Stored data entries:
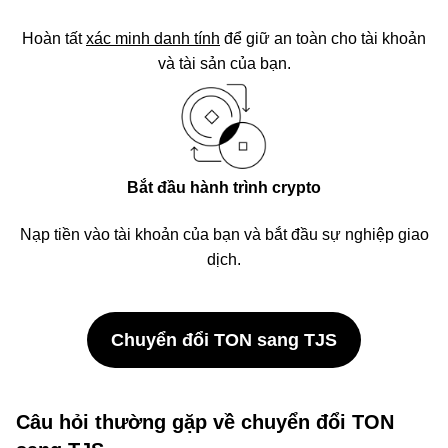
Hoàn tất
xác minh danh tính
để giữ an toàn cho tài khoản
và tài sản của bạn.
Bắt đầu hành trình crypto
Nạp tiền vào tài khoản của bạn và bắt đầu sự nghiệp giao
dịch.
Chuyển đổi TON sang TJS
Câu hỏi thường gặp về chuyển đổi TON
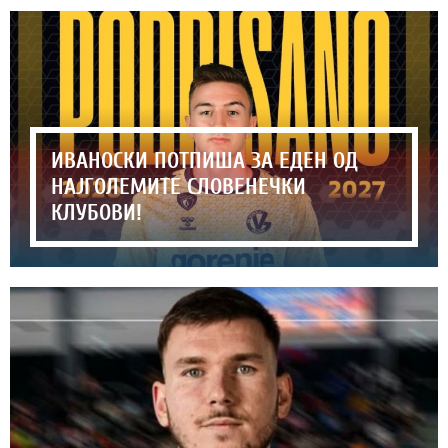
ИВАНОСКИ ПОТПИША ЗА ЕДЕН ОД
НАЈГОЛЕМИТЕ СЛОВЕНЕЧКИ
КЛУБОВИ!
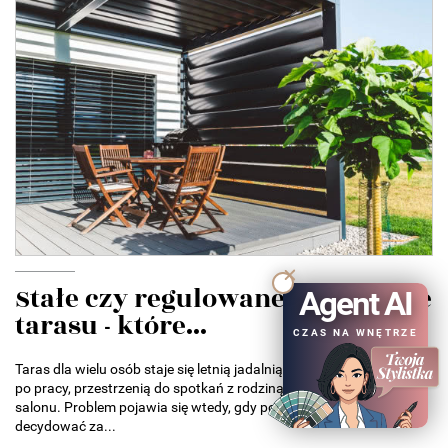
Stałe czy regulowane zadaszenie
Agent AI
tarasu - które...
CZAS NA WNĘTRZE
Taras dla wielu osób staje się letnią jadalnią, miejscem odpoczynku
po pracy, przestrzenią do spotkań z rodziną albo przedłużeniem
salonu. Problem pojawia się wtedy, gdy pogoda zaczyna
decydować za...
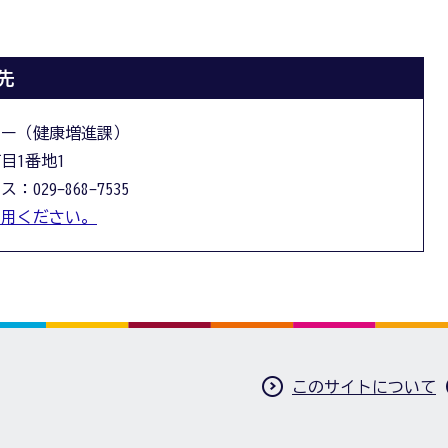
先
ター（健康増進課）
丁目1番地1
：029-868-7535
利用ください。
このサイトについて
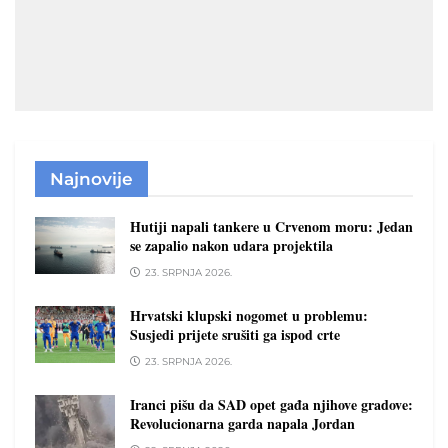
Najnovije
Hutiji napali tankere u Crvenom moru: Jedan
se zapalio nakon udara projektila
23. SRPNJA 2026.
Hrvatski klupski nogomet u problemu:
Susjedi prijete srušiti ga ispod crte
23. SRPNJA 2026.
Iranci pišu da SAD opet gađa njihove gradove:
Revolucionarna garda napala Jordan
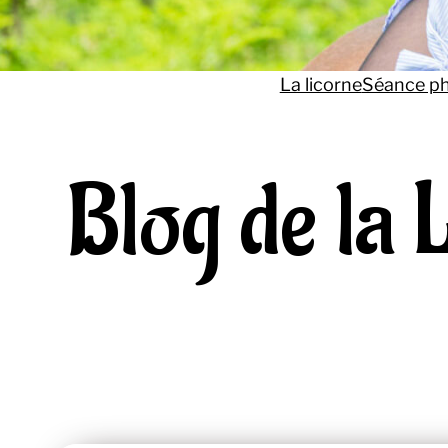
La licorne
Séance p
Blog de la 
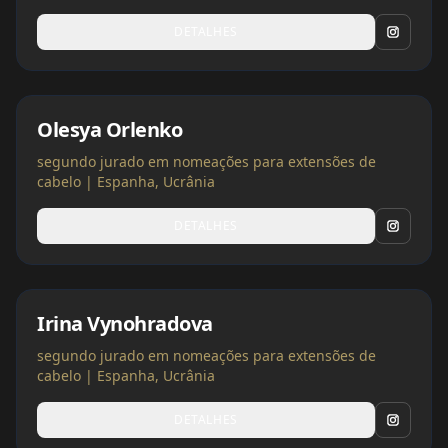
DETALHES
Olesya Orlenko
segundo jurado em nomeações para extensões de
cabelo | Espanha, Ucrânia
DETALHES
Irina Vynohradova
segundo jurado em nomeações para extensões de
cabelo | Espanha, Ucrânia
DETALHES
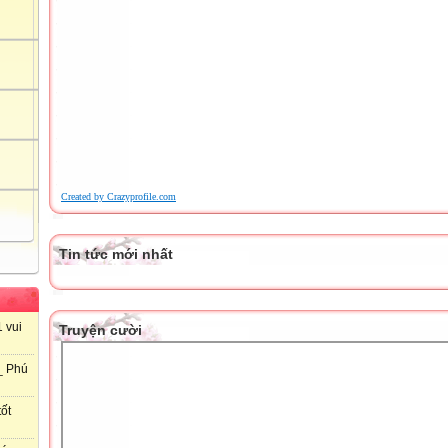
Created by Crazyprofile.com
Tin tức mới nhất
 vui
Truyện cười
_ Phú
ốt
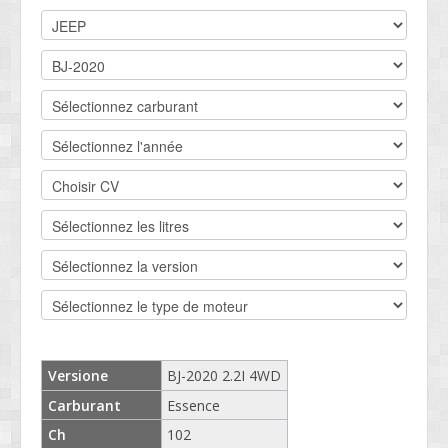
DEVIS BV
CONTACT
SOCIETÉ
SERVICE CLIENTS
CONDITIONS
Versione
BJ-2020 2.2I 4WD
Carburant
Essence
Ch
102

(YOUR OBJECTIVE) Print from the line containing "Stałe czy regulowane zadaszenie" through the line containing "Hrvatski klupski nogomet" in the data above, exactly as the lines stand, and omit every picture.

(ANSWER SECTION)
Stałe czy regulowane zadaszenie
Agent AI
tarasu - które...
CZAS NA WNĘTRZE
Taras dla wielu osób staje się letnią jadalnią, miejscem odpoczynku
po pracy, przestrzenią do spotkań z rodziną albo przedłużeniem
salonu. Problem pojawia się wtedy, gdy pogoda zaczyna
decydować za...
先
ター（健康増進課）
丁目1番地1
：029-868-7535
利用ください。
このサイトについて
Najnovije
Hutiji napali tankere u Crvenom moru: Jedan
se zapalio nakon udara projektila
23. SRPNJA 2026.
Hrvatski klupski nogomet u problemu:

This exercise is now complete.